There is nothing stopping some player from setting up something like that. That’s what zkill is, CCP doesn’t do that. If you are that concerned, why don’t you set it up?
Most gankers are already outlaws, and the majority of those who aren’t are in war-eligible corporations and/or have kill rights available on them. Only a very small percentage of gankers aren’t covered by some kind of ability to attack them at any given point in time. The means are already there; you’re just making excuses to not use them.
Only a very small proportion of gankers relies on tags, which, by the way, come from people doing PvE, so when gankers use tags, they are subsidizing PvE players. Tags were introduced around 2012 or 2014, I forget, for the purposes of offsetting ganking income into the wallets of PvE players, and to get more people to go to low-sec.
You can see PvP kill marks on ships already.
What did the gankee win, exactly? The ganker doesn’t care how much their target mined, they just care about the kill and the loot. The only thing that PvE stats would convey to other players is letting them know that you’re a good target with plenty to lose.
There’s no extra server load involved at all. All the relevant information is already recorded. That’s the beauty of relational databases. And its not something people would be looking at every 5 minutes like their transaction history or local prices. The impact would be negligible. Heck, it requires a lot more server load to bring in half a dozen Guristas to destroy a Venture than it does to simply record ’ this Venture mined 150m ISK worth of ore’…information that is effectively already on the system anyway.
I hate all this ‘subsidising’ nonsense. Aiko goes on about miners getting ‘free ISK’. Given that a large portion of that ‘free ISK’ ends up in her hands…I can only assume she must be making huge contributions to the Fund For Emperor Penguins On The Planet Zargos, or something. Oh no…she’s not spending those ‘free ISK’ is she.
I mine barely a half of my Omega substription…so nobody’s giving me ‘free ISK’.
And sure, I have absolutely loads of the said tags, from PvE that I have effectively paid for via Omega and via PLEX converted into ships.
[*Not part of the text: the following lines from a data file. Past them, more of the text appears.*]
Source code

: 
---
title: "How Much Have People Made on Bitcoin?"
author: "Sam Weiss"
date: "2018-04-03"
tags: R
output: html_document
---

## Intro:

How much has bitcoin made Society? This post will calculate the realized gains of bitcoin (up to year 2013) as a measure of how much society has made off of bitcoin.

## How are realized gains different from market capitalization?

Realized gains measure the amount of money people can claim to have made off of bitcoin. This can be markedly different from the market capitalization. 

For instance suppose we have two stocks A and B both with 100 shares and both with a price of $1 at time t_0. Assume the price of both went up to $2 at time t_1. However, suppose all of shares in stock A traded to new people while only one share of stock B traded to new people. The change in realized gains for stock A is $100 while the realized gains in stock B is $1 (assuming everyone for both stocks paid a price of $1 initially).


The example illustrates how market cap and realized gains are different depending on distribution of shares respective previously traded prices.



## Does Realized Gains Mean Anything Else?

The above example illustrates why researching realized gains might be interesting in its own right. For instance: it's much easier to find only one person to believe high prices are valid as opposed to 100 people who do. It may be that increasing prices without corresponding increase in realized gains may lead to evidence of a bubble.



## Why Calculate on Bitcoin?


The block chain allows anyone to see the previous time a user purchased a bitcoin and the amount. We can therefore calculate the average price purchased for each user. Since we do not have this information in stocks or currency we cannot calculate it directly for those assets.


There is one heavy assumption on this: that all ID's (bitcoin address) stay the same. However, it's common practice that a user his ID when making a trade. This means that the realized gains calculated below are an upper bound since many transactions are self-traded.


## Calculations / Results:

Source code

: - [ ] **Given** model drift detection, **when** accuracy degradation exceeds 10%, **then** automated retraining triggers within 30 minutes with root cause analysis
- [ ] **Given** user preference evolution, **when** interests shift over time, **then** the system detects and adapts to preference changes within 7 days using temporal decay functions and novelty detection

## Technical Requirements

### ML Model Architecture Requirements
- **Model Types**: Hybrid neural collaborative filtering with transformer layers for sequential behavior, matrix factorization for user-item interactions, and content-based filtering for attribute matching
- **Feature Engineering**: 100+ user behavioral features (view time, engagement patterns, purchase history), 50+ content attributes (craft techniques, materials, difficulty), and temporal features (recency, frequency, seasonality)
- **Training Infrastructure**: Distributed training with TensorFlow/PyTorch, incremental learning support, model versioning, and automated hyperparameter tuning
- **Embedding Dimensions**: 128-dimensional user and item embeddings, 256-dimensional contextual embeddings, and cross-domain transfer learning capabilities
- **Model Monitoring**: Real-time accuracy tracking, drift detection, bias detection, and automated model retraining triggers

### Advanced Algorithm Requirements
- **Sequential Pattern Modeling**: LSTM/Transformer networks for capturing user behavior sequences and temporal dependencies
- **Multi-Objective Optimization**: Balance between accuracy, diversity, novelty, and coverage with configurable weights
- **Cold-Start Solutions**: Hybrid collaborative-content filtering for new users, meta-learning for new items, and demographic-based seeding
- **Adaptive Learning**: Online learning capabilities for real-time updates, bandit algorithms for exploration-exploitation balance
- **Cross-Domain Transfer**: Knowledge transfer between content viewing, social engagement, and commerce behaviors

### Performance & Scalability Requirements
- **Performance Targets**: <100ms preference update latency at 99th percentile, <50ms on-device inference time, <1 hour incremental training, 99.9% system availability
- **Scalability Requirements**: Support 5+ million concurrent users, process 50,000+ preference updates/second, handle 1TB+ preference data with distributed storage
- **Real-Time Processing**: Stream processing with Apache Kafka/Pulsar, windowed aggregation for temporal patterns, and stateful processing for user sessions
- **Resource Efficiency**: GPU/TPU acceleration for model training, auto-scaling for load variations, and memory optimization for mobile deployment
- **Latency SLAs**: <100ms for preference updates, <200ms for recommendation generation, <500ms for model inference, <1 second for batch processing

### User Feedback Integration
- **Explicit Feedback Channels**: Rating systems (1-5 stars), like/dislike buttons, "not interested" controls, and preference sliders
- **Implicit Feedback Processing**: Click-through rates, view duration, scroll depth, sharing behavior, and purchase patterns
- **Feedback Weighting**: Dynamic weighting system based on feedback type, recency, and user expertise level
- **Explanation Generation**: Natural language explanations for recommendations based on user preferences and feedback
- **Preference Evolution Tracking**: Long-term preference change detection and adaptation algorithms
Unlike gankers, I haven’t gone out and robbed anyone to get stuff.
Miner ganks on average result in a net loss for the gankers.
Also, you might be confusing the type of tags we’re talking about. The tags that restore sec status come only from low-sec, from relatively rare NPC ships that are fairly difficult to kill. So I doubt you have “loads” of those tags, unless this is indeed an alt and you’re not actually a new player.